E.B. White In 1964: ‘Should A Machine Be Allowed To Use The Telephone?’

From the October 24, 1964 New Yorker:

Senator [Jacob] Javits [of New York] told the Senate the other day that a right-wing group in Florida was using the telephone to spread tape-recorded messages of hate and distrust. Quite aside from the nasty political impact of this, a basic question of communication is involved. Should machine be allowed to use the telephone? We think not.

Or, rather, we think the regulations should be very right: only such canned messages as contribute to public health and safety should be permitted — a doctor’s answering service, a roundup of weather, a time signal, thinks like that. All other use of the phone should be live, with someone talking into the thing at one end and someone listening at the other end, even if it’s only a French poodle.

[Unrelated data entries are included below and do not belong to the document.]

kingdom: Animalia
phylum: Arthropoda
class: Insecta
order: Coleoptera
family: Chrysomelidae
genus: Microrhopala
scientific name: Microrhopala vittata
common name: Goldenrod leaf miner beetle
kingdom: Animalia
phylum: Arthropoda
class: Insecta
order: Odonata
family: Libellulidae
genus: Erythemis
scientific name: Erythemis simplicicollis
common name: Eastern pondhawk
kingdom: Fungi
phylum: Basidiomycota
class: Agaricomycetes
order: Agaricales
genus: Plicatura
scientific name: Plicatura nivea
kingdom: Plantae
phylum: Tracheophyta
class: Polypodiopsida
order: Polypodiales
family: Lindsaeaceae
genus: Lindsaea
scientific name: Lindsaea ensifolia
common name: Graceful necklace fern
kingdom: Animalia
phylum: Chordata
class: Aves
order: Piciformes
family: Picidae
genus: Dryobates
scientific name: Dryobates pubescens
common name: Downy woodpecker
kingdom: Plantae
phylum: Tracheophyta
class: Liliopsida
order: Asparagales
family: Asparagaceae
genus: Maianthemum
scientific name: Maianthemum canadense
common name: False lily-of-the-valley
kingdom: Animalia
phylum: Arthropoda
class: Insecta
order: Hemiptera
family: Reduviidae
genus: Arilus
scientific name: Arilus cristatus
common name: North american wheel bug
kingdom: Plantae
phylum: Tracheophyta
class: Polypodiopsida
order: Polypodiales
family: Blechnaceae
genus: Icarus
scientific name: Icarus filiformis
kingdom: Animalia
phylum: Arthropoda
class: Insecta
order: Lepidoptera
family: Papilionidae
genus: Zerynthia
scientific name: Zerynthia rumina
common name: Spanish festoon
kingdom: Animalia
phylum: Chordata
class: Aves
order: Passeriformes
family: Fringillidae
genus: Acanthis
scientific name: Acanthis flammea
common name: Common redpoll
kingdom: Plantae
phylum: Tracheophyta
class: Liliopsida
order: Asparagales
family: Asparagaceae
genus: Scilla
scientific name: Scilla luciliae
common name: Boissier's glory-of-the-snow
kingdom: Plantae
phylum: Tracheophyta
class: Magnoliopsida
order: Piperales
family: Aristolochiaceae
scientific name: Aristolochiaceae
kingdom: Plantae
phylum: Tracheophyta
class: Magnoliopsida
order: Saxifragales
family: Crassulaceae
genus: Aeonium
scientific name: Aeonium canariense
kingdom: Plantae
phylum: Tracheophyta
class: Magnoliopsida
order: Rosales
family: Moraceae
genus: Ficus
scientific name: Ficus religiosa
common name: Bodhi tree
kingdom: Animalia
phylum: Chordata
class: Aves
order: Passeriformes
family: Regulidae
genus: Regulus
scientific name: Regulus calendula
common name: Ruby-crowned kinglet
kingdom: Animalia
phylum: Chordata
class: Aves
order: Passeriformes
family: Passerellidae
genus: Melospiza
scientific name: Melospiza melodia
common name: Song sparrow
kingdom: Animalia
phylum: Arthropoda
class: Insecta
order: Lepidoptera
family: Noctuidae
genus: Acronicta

If we turn the facilities of the phone company over to machines, the possibilities for mischief are endless, the true purpose of communication is defeated, and the way is opened for the kind of abuse that is now causing concern.

Comments

  1. Frank Butterfield says

    @Paul R — If I remember right, this was the “voice” he used in the column, which was in keeping with the general tone of the New Yorker at that time.

    Also — If a French Poodle wants to call up and solicit my vote, I’d be happy to listen!

  2. Frank Butterfield says

    Andrew — I love that the photo you used was of an ITT phone. My grandmother had one of those on her party line serviced by Century Telephone in NE Texas and NW Louisiana. I loved to dial it because the sound of the rotary return was very satisfying. It gave off more a clicking sound that the Western Electric rotary phones we had at home. Also, the spring was a lot tighter and you really had to hold on to the slot or it would slip back before you got all the way around.

  3. John in Iowa says

    Mr. White was not using the “royal we,” rather he was using what is referred to as “the editorial we” (sometimes referred to as “the author’s we”). It was correct then and it is correct now.

    Personally, I found Paul R’s comment presuming to correct a writer of White’s stature particularly interesting. Displays of such monumental chutzpah are rare indeed.